For Benny and The Beauty, the sun was always shining whatever the weather, and if they hadn’t been on the run from the Law, they would probably have got married right away. Once you’ve reached a certain age, it is easier to sense when everything feels exactly right.
At the same time, Benny and Bosse became better brothers to each other. When Benny had managed to make Bosse understand that he was a grown-up even though he drank fruit juice instead of vodka, things went much more smoothly. And Bosse was impressed by everything that Benny knew. Perhaps it hadn’t been quite so dumb or such a waste of time to go to university? It was almost as if his little brother had become a big brother, and that actually felt really good, Bosse thought.
Allan didn’t make much of a fuss about anything. He sat in his hammock all day long, although the weather had become more as it usually was in Sweden in May. Sometimes Pike sat down near him for a little chat.
During one of these conversations, it transpired that they had a shared image of what nirvana was. Both of them thought that this perfect and absolute harmony was to be found in a beach chair under a parasol in a sunny and warm climate where the staff served chilled drinks of various sorts. Allan told Pike what a delightful time he had had on the island of Bali once upon a time, when he was vacationing with money he had got from Mao Tse-tung.

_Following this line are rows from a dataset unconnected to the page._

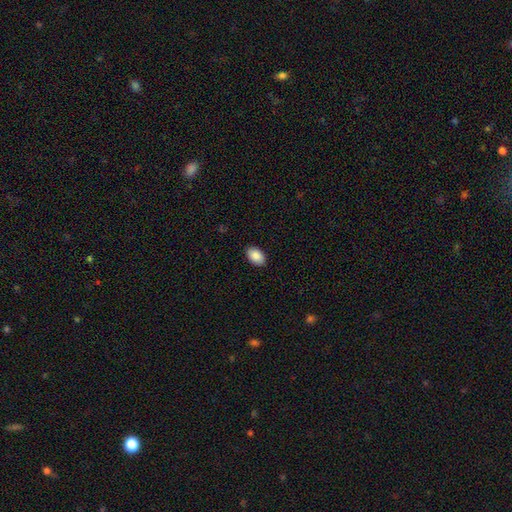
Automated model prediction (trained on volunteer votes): smooth-or-featured: smooth: 89% | star or artifact: 7% | featured or disk: 5%
  how-rounded: in between: 90% | round: 8% | cigar-shaped: 1%
  merging: none: 90% | minor disturbance: 7% | major disturbance: 2% | merger: 1%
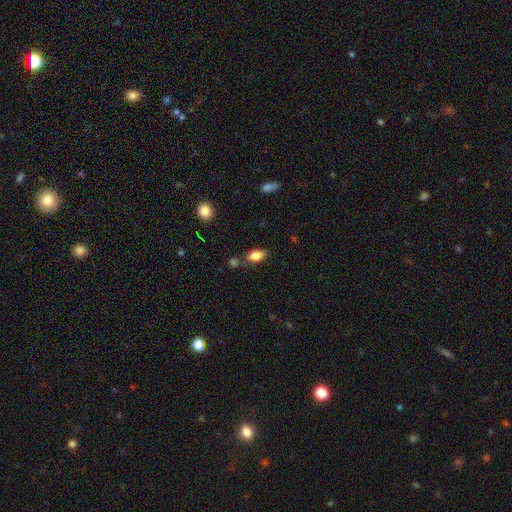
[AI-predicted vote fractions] smooth 82%, featured or disk 10%, star or artifact 8%. Down the decision tree: how rounded — in between (88%); merging — none (71%).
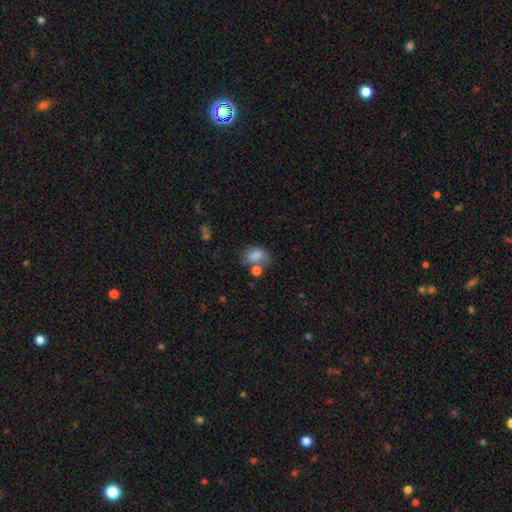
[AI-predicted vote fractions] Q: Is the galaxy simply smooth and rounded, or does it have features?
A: smooth — 78%.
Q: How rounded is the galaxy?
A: in between — 78%.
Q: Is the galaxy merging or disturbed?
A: none — 40%.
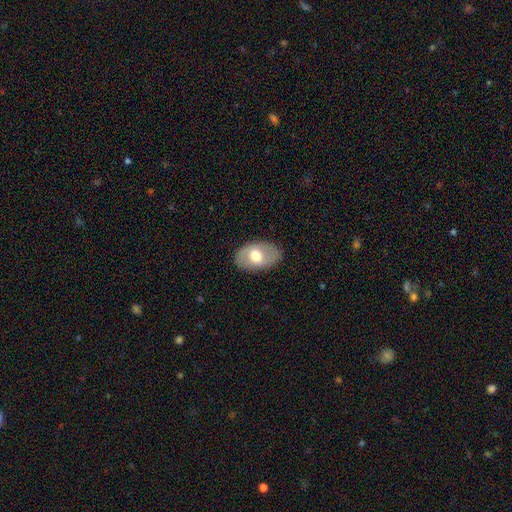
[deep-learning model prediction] A smooth galaxy with no disk features (58%) that is in between round and cigar-shaped (89%). Merging: none (83%).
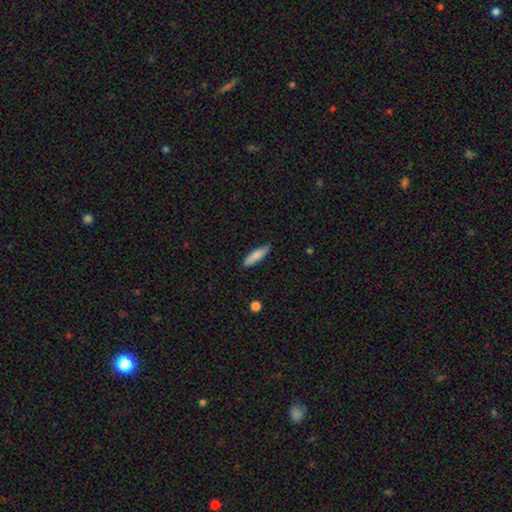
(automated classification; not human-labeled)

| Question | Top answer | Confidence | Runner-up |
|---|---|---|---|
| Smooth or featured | smooth | 83% | featured or disk (11%) |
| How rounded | cigar-shaped | 68% | in between (31%) |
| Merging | none | 85% | minor disturbance (12%) |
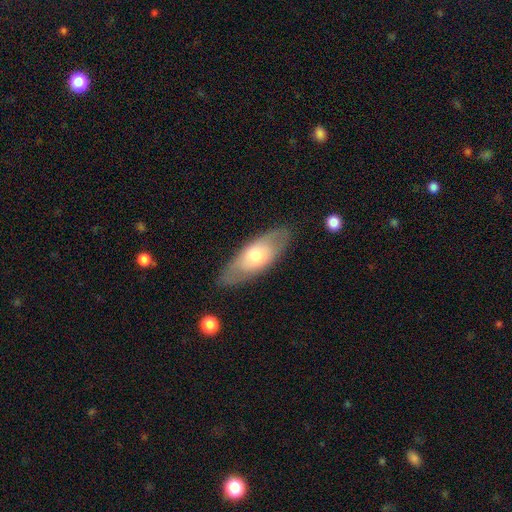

But when it came to what should be in the glasses, Allan and Pike differed. The centenarian wanted vodka cola or possibly vodka grape. On more festive occasions, he preferred vodka straight up. Pike Gerdin, on the other hand, liked more colourful liquids — best of all something orange turning into a golden yellow a bit like a sunset. And there had to be a little parasol in the middle. Allan wondered what on earth Pike wanted with a parasol in his glass. You couldn’t drink it. Pike answered that while Allan had been out and seen the world, and certainly knew a lot more about this and that than a simple ex-con from Stockholm, this was something Allan didn’t have a clue about.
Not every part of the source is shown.